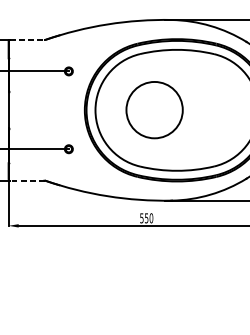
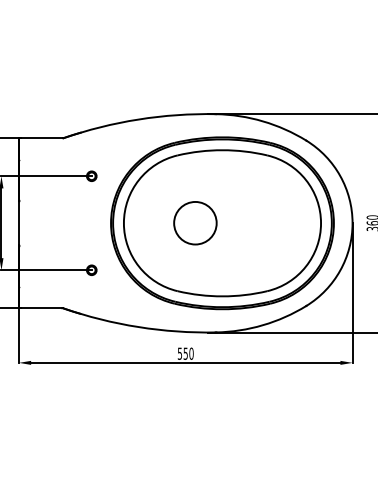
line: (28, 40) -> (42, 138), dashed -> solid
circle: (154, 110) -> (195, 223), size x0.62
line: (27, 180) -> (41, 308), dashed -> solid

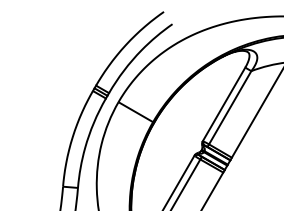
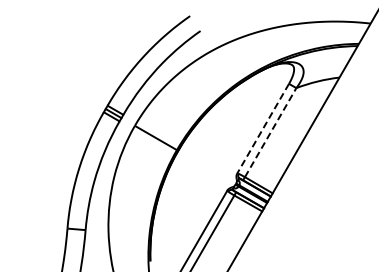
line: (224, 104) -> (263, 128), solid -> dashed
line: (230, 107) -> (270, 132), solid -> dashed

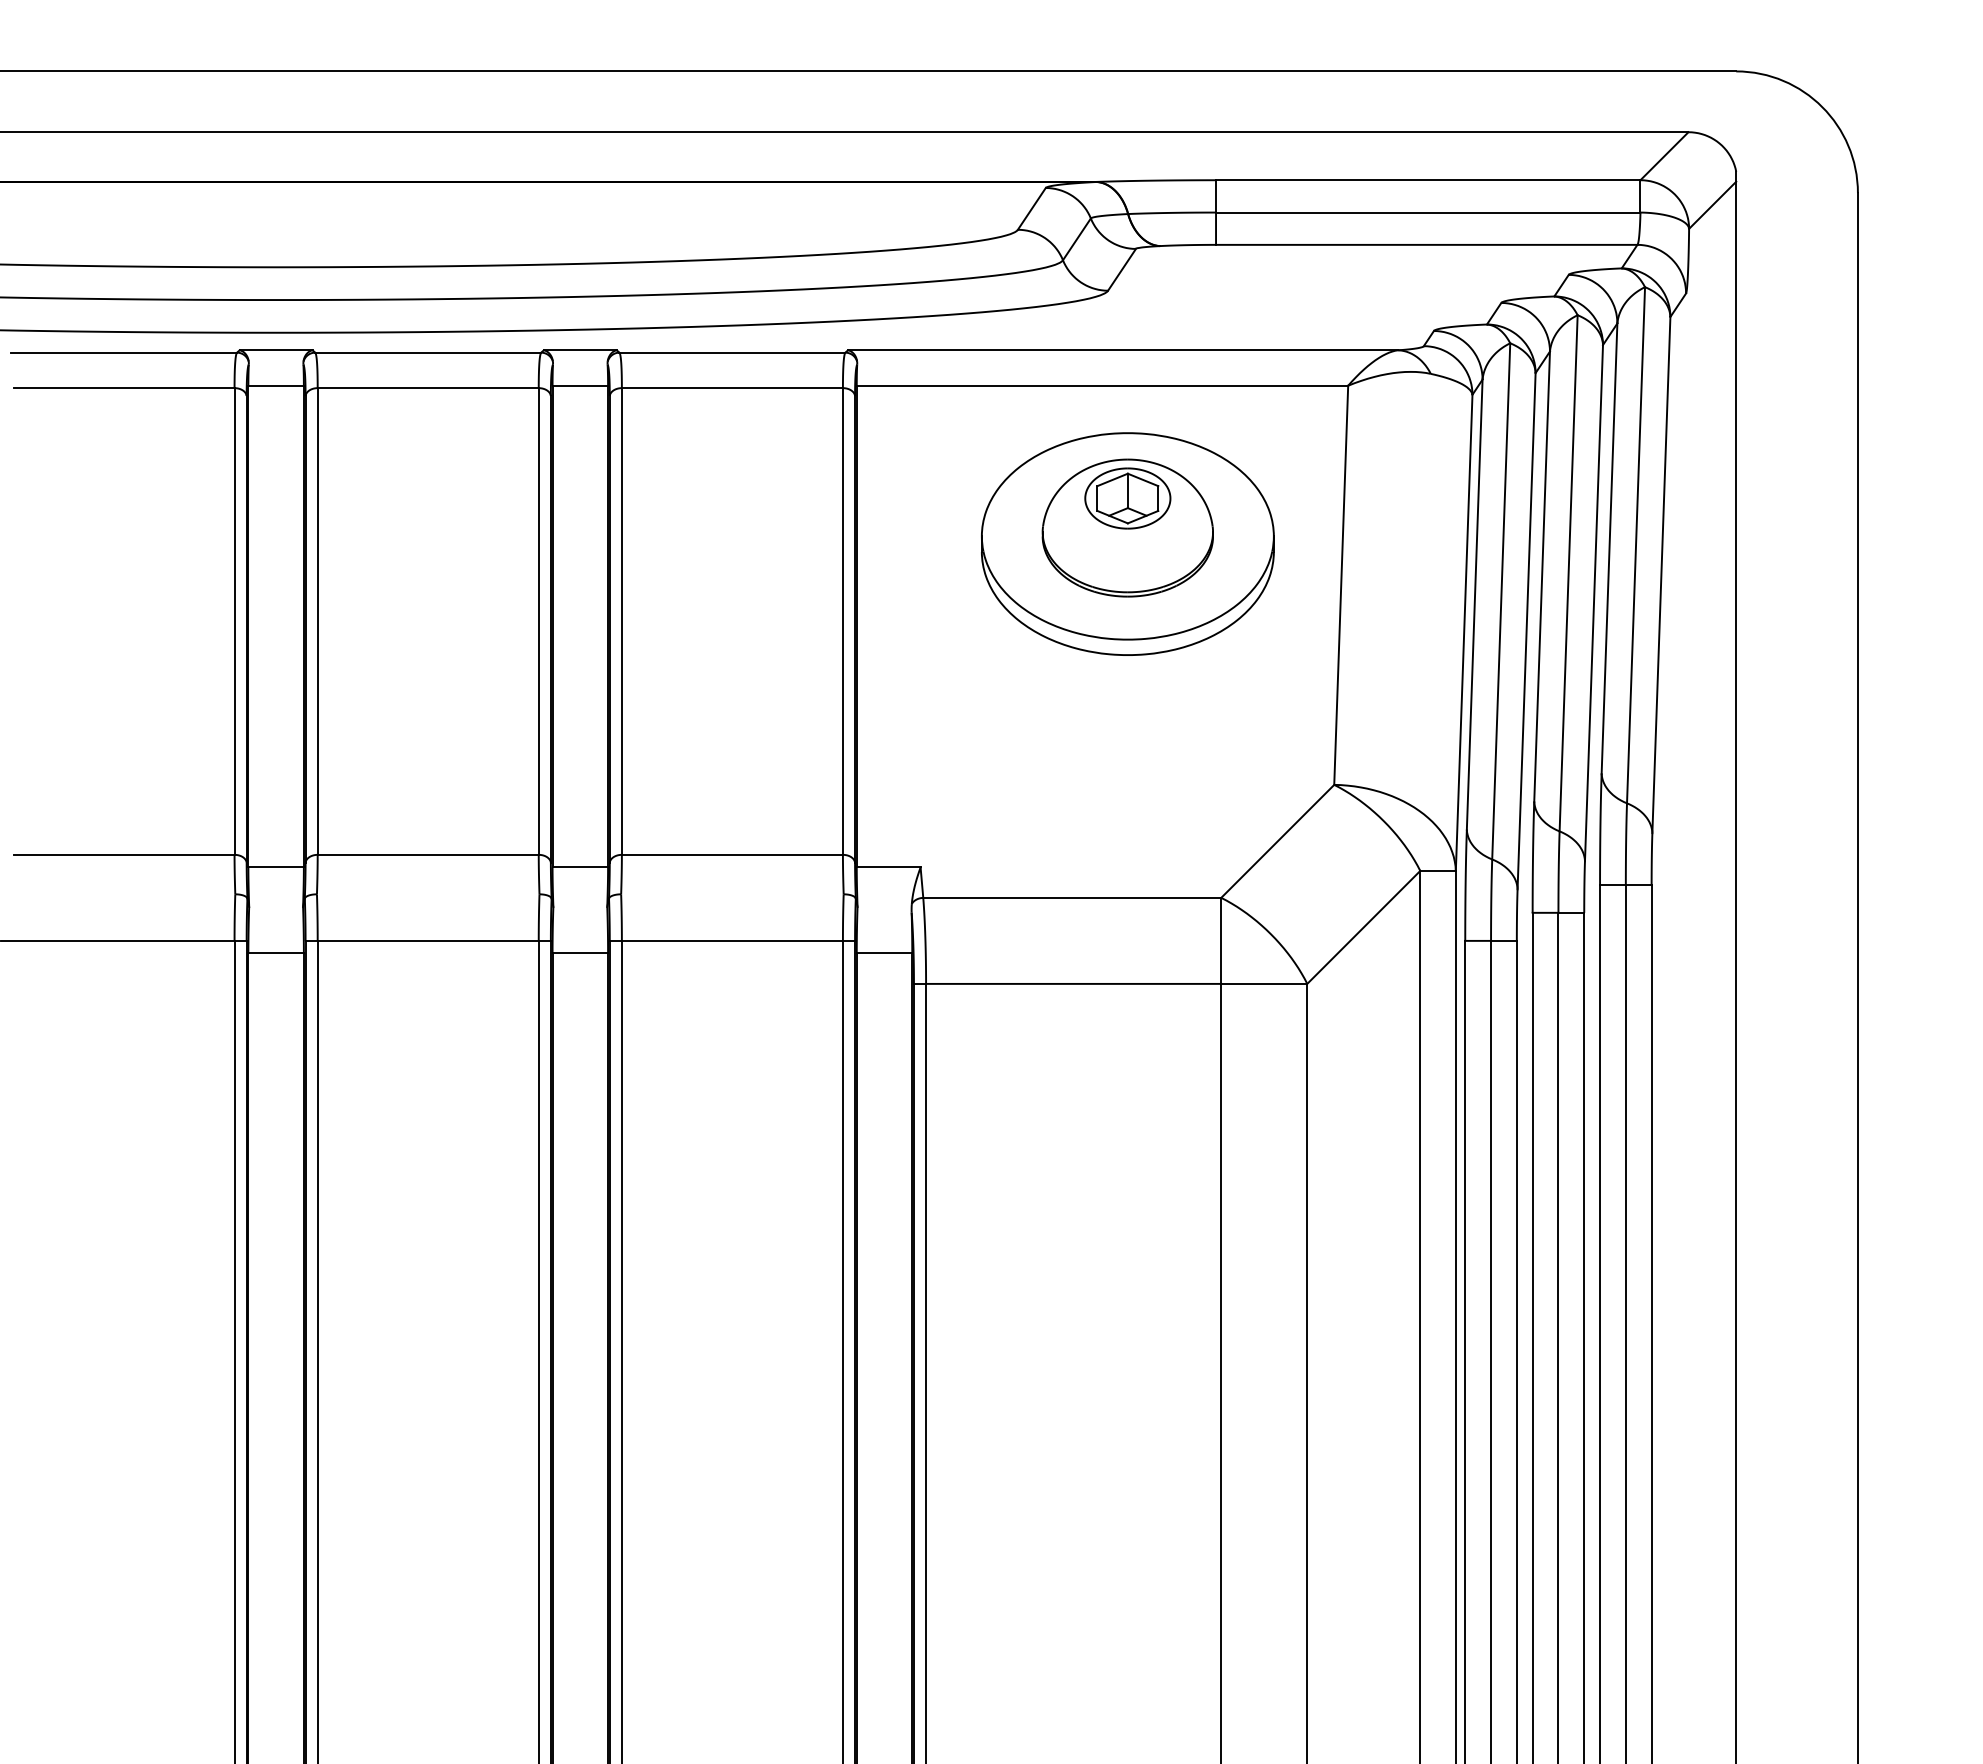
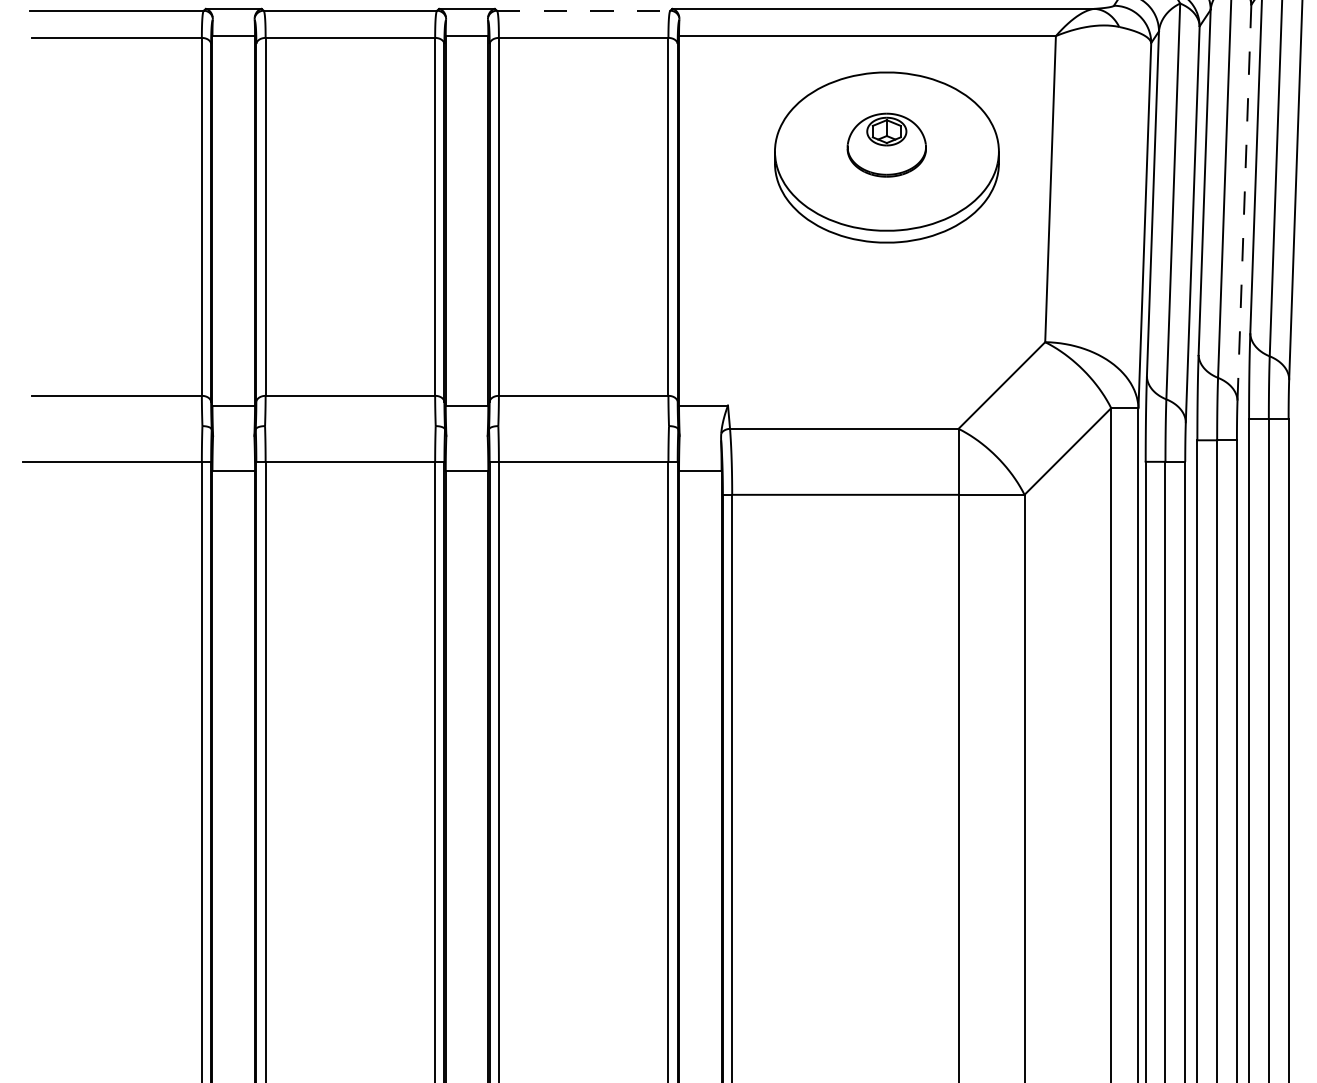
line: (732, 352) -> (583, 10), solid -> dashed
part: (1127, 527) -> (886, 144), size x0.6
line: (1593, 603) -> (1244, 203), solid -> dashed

------

WORK ITEM:
Give back the material exactly as written, images excluded.

OUTPUT:
line: (28, 40) -> (42, 138), dashed -> solid
circle: (154, 110) -> (195, 223), size x0.62
line: (27, 180) -> (41, 308), dashed -> solid

line: (224, 104) -> (263, 128), solid -> dashed
line: (230, 107) -> (270, 132), solid -> dashed

line: (732, 352) -> (583, 10), solid -> dashed
part: (1127, 527) -> (886, 144), size x0.6
line: (1593, 603) -> (1244, 203), solid -> dashed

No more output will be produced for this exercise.